İlhan Toprak,İsmail Çimen
29 Octobre 2015•Mise à jour: 29 Octobre 2015
AA - Ankara - Tuncay Çakmak
Le Premier ministre turc, Ahmet Davutoglu, s'est dit "satisfait" de l'intérêt réel affiché par les citoyens pour les élections législatives du 1er novembre, malgré l’attentat d’Ankara et l'ensemble des provocations visant à saboter le scrutin.
Davutoglu accordait, mercredi soir, une interview aux chaines de télévision locales "Kanal 7 et Ulke TV", à quelques jours du scrutin de dimanche.
"Certains spéculateurs affirment que la participation au scrutin du 1er novembre sera faible", a-t-il fait observer.
"Moi, je pense le contraire, je suis convaincu que la participation sera supérieure au dernier scrutin. Nous sommes devant une situation inédite pour ces dernières années: soit un gouvernement avec un parti unique soit une coalition", a expliqué Davutoglu.
Le Premier ministre a rappelé que les négociations menées pour un gouvernement, après le 7 juin, n’ont pas abouti à cause des obstacles dressés par les partis d’opposition, le Parti Républicain du Peuple (CHP) et le Parti d’Action Nationaliste (MHP).

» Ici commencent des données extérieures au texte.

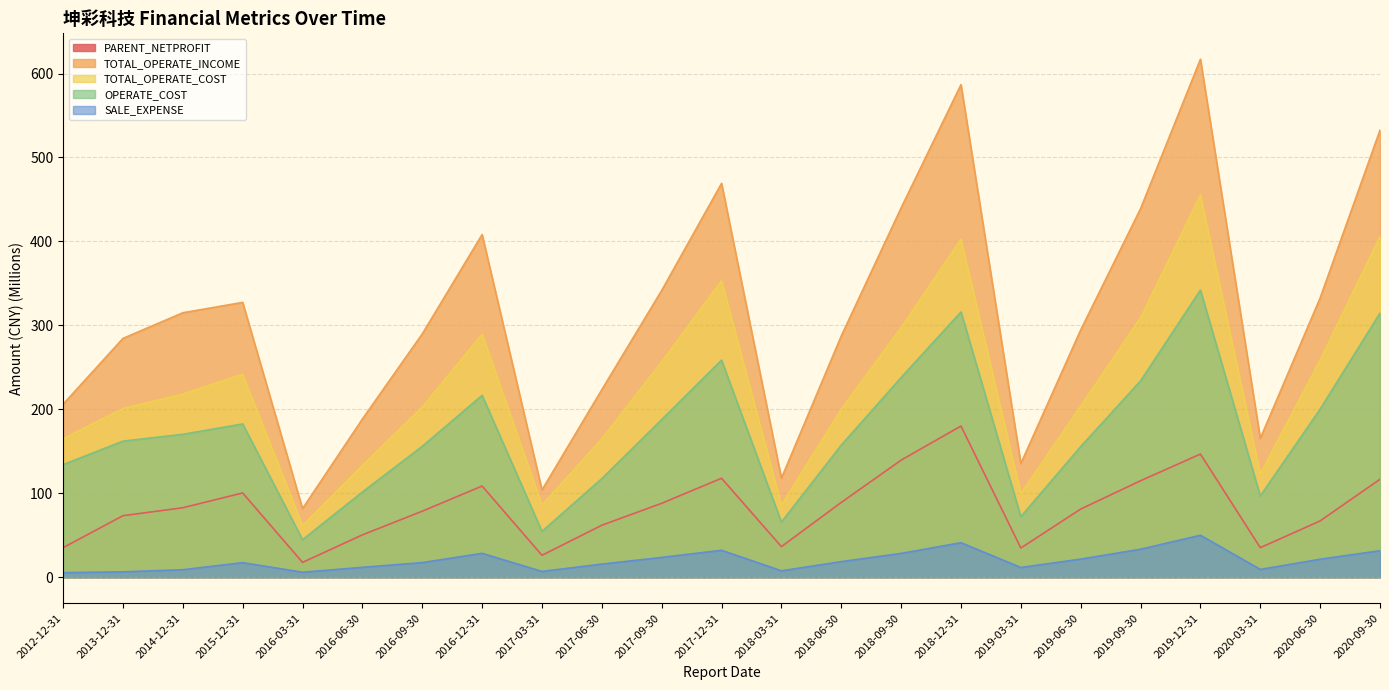

Reading left to right, extract all data points from this chart.

PARENT_NETPROFIT: 35.4	73.4	82.9	100.5	17.8	50.6	78.8	108.7	26.3	62.1	88.2	118.0	36.6	89.2	139.6	180.2	34.9	81.4	115.1	146.8	35.3	67.2	116.8
TOTAL_OPERATE_INCOME: 206.2	284.5	315.1	327.5	81.8	188.6	289.9	408.2	104.1	223.5	341.7	469.2	118.1	287.5	440.0	586.8	135.6	294.6	439.0	617.0	165.4	332.7	532.6
TOTAL_OPERATE_COST: 165.1	201.0	218.2	241.7	61.6	133.2	202.7	289.5	86.0	164.9	256.4	353.1	86.0	200.1	297.5	402.5	99.6	204.0	309.0	455.2	123.2	258.8	405.8
OPERATE_COST: 134.2	162.2	170.3	182.7	44.8	101.6	156.0	216.7	54.7	117.6	187.9	258.6	65.8	157.4	238.0	316.1	72.3	155.7	234.0	342.1	96.9	200.3	314.6
SALE_EXPENSE: 5.6	6.6	9.1	17.5	6.1	11.9	17.6	28.6	7.0	15.8	23.8	32.2	7.8	18.7	28.5	41.3	11.8	21.7	33.5	50.1	9.5	21.6	31.7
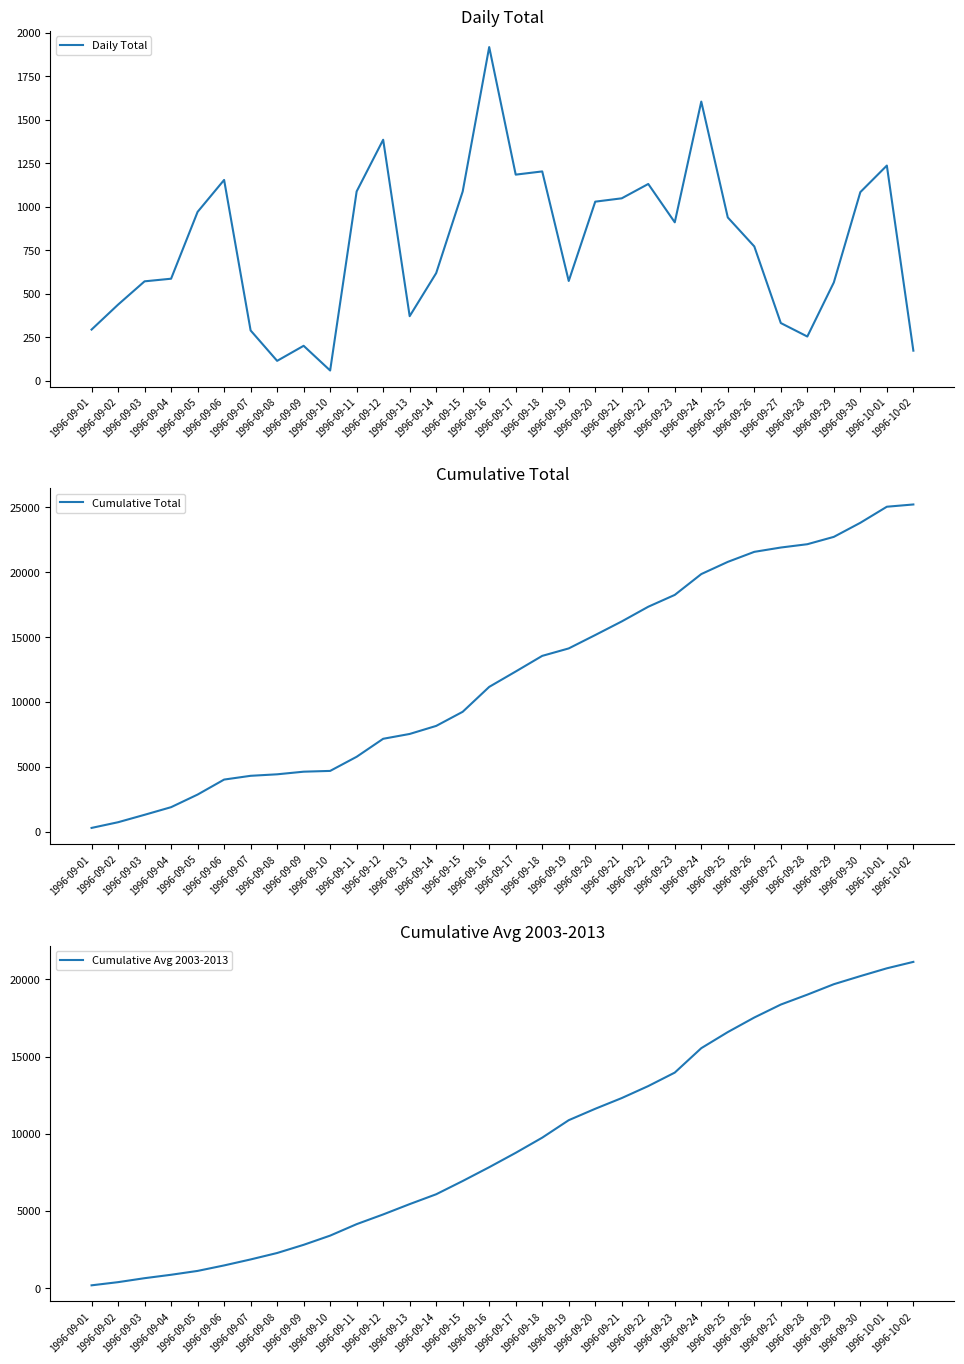

At which category does Daily Total reach its first local valley?

1996-09-08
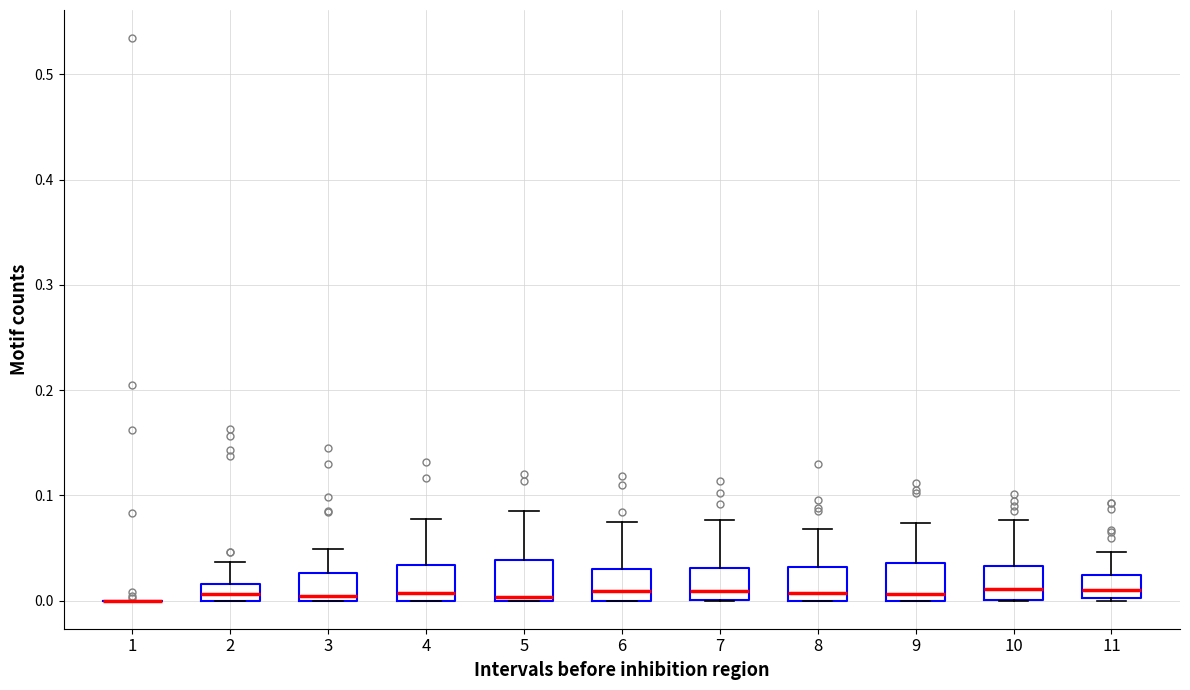

Reading left to right, read every box against the y-axis: the position of its median line, the range the box covers, and the ends of its whiskers. The values are not printed on the chart, so give them approximately, as read against the axis.

1: box collapsed to a line at 0.00, whiskers 0.00 to 0.00
2: median 0.01, box 0.00 to 0.02, whiskers 0.00 to 0.04
3: median 0.00 (just above the box's lower edge), box 0.00 to 0.03, whiskers 0.00 to 0.05
4: median 0.01, box 0.00 to 0.03, whiskers 0.00 to 0.08
5: median 0.00 (just above the box's lower edge), box 0.00 to 0.04, whiskers 0.00 to 0.09
6: median 0.01, box 0.00 to 0.03, whiskers 0.00 to 0.07
7: median 0.01, box 0.00 to 0.03, whiskers 0.00 to 0.08
8: median 0.01, box 0.00 to 0.03, whiskers 0.00 to 0.07
9: median 0.01, box 0.00 to 0.04, whiskers 0.00 to 0.07
10: median 0.01, box 0.00 to 0.03, whiskers 0.00 to 0.08
11: median 0.01, box 0.00 to 0.02, whiskers 0.00 to 0.05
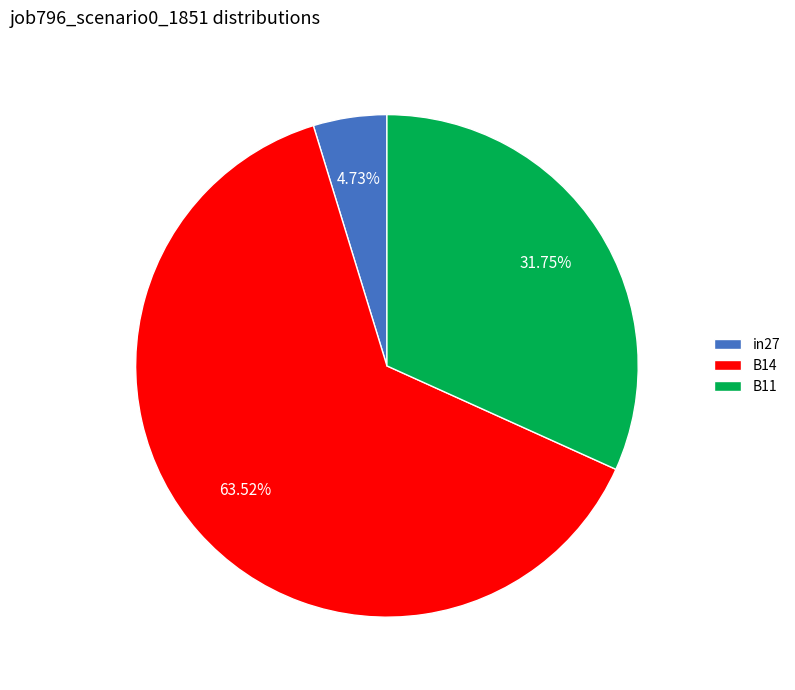

Is there any slice that represents more than half of the pie?

Yes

«Nous constatons que le leader du MHP a des difficultés à expliquer son attitude à sa propre base", a-t-il affirmé.
"Monsieur Devlet Bahceli avoue dans un sens qu’il est coupé de ses propres électeurs. Il est comme un joueur de football qui serait sur le terrain mais qui ne voudrait pas marquer de buts. Dans ce cas, pourquoi fait-il de la politique, s'il repousse l’opportunité d’être au gouvernement ?», s'est interrogé Ahmet Davutoglu.
Le Premier ministre a, dans le même ordre d'idées, critiqué la manière adoptée par ses "adversaires politiques" pour faire de la politique. .
"Aujourd’hui [mercredi], notre responsable du bureau de vote, a été assassiné dans son véhicule à Nusaybin (Sud-est)", a-t-il dit.
"Mais aucun des leaders de l’opposition ne m’a appelé, ou n’a condamné cet assassinat. Il a été tué par deux membres du YDG-H (branche des jeunes du PKK). Voyons si Demirtas (leader du HDP) serait capable de qualifier de meurtrière cette organisation", a lâché le chef de l'AK Parti.
Ahmet Davutoglu a dénoncé, également, les propos diffusés par certains médias ou tenus par des hommes politiques qui cherchent à faire propager l'idée que le pays est en guerre civile. "Ce sont des prédicateurs du mal", a-t-il poursuivi.
"Toutes les institutions de ce pays fonctionnent normalement. Le Parti Démocratique des Peuples (HDP), qui ne sait pas dénoncer le terrorisme, parle de guerre, ce qui dévoile son vrai visage. Les milieux et les médias proches de l’organisation parallèle soutiennent également cette thèse. On voit donc qu’une large coalition souhaite que le chaos règne en Turquie, afin que notre parti soit écarté du pouvoir", a souligné Davutoglu.
Le Chef du gouvernement a imputé la "perte par l'AK Parti d'un certain nombre de voix lors des élections du 7 juin, à la pression et aux menaces exercées sur les électeurs kurdes dans le sud-est du pays".
Davutoglu a affirmé qu'une "certaine collaboration" a été constatée entre différentes organisations terroristes, entre le PKK et Daesh, dans les derniers attentats, notamment ceux de Suruc et d’Ankara.
Le Premier ministre a, une nouvelle fois, indiqué que toutes les mesures de sécurité ont été prises pour garantir les meilleures conditions du déroulement du scrutin du 1er novembre.
"La décision de mise sous tutelle du groupe de médias Koza Ipek n’est pas une décision politique dans laquelle le gouvernement est impliqué, mais plutôt une décision de justice basée sur des faits bien réels", a-t-il conclu.